Криста медленно подошла ко мне, остановившись в полуметре. И с каким-то испугом спросила охрипшим голосом:

— Ты был на этом совещании? И скрыл от меня? Забыл мне сказать? И я должна тебе поверить? Эдмунд, я тебя предупреждаю: ты впутываешься в какую-то историю, а потом будешь горько сожалеть об этом… Но таким образом я хоть раз узнаю что-то от тебя, а не от близнецов.

Криста отвернулась и пошла к лестнице.

Когда она поднималась в спальню, зазвонил телефон.

— Какая-нибудь неприятность, по звонку слышу, — крикнула она. — В такое время звонят только идиоты или пьянчуги.

Я слышал, как она закрывала за собой дверь в ванную; а когда дверь защелкнулась, поднял трубку и назвался.

Чей-то голос медленно и четко произнес: «Откажитесь, пока не поздно. Не принимайте предложения Хайнриха Бёмера. Если устранитесь, сможете вести спокойную жизнь. Мы не мелочны, шестизначная сумма вам гарантирована. Но помните: из вашего дома хорошо видна церковная колокольня».

Звонивший повесил трубку.

На свой страх и риск, поскольку Криста могла опять спуститься в гостиную и обрушиться на меня с упреками, я принес из подвала бутылку красного вина. Когда я открывал ее на кухне, то услышал, как Криста вышла из ванной, прошлепала по коридору и закрыла за собой дверь в спальню.

На диване в гостиной я пил маленькими глотками вино и пытался разгадать, кто звонил. Этот голос я уже однажды слышал, но где, при каких обстоятельствах? Я представлял себе разные лица, разные голоса, и, когда, казалось, почти угадал, кому принадлежал голос, снова зазвонил телефон. Было уже далеко за полночь.

— Вам сейчас звонили? — спросил Шнайдер.

— Да, почти час назад.

— Звонивший предлагал вам шестизначную сумму?

— Да, шестизначную.





— Это не ночные проделки. Мне он сделал такое же предложение. Все зашевелилось раньше, чем я думал.
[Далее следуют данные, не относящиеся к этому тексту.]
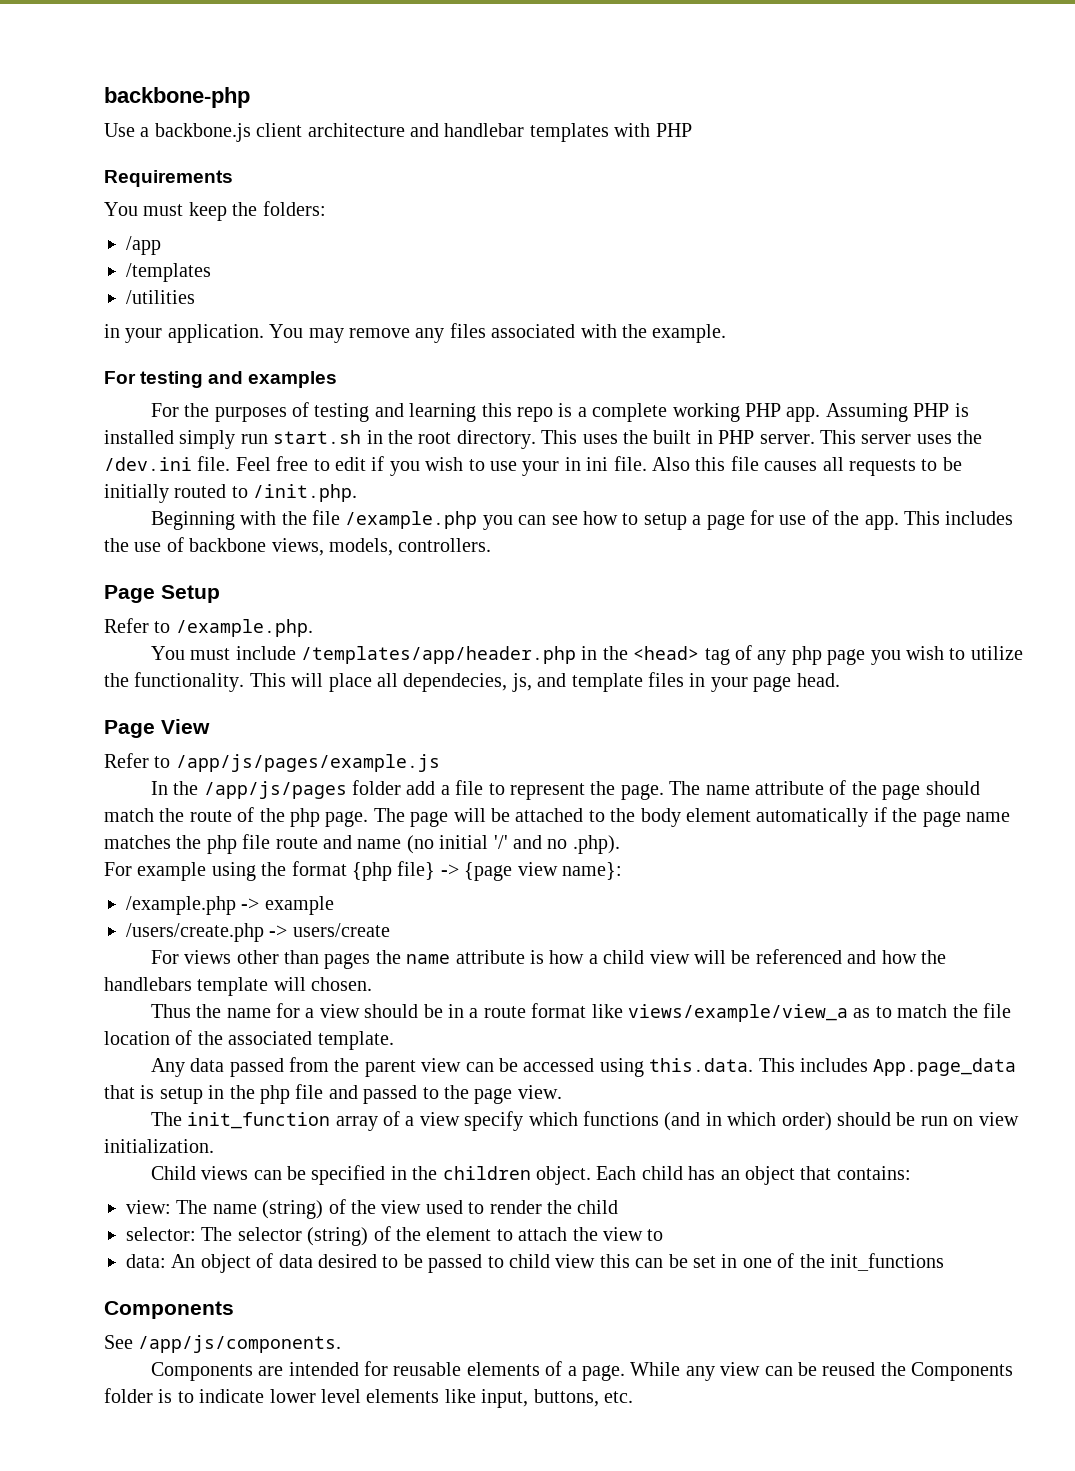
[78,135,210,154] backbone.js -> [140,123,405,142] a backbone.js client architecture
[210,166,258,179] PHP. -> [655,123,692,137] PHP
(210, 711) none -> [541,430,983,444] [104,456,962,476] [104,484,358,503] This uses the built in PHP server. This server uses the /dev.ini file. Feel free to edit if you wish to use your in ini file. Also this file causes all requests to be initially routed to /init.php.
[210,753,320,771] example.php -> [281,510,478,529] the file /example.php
Теперь им надо торопиться, поэтому и вылезли из своих щелей. Никто из них не принимал в расчет гранд-даму, и теперь они хотят поймать нас на приманку, переманивают, как в футболе. Завод хотят продать, модель Бёмера сдать в архив, а мы им мешаем. Вы не могли бы зайти завтра вечером ко мне домой? В семь?

— Да, конечно.

— Ну тогда до завтра.

Я оставался в гостиной, пока не осушил всю бутылку. Я захмелел, ноги мои отяжелели, потолок в комнате закружился. И все-таки я попытался еще раз вспомнить, кто же это мог звонить. Я знал, что однажды уже встречался с этим человеком, однажды уже слышал этот голос.

Слегка пошатываясь, я поднялся по лестнице в спальню. Криста крепко спала, ее лицо дышало умиротворением.

Шнайдер открыл мне дверь, вид у него был, как и у его квартиры, неопрятный и мрачный, к тому же от него разило шнапсом. Не поздоровавшись, он пропустил меня и показал на коричневое кресло из искусственной кожи с засаленной спинкой.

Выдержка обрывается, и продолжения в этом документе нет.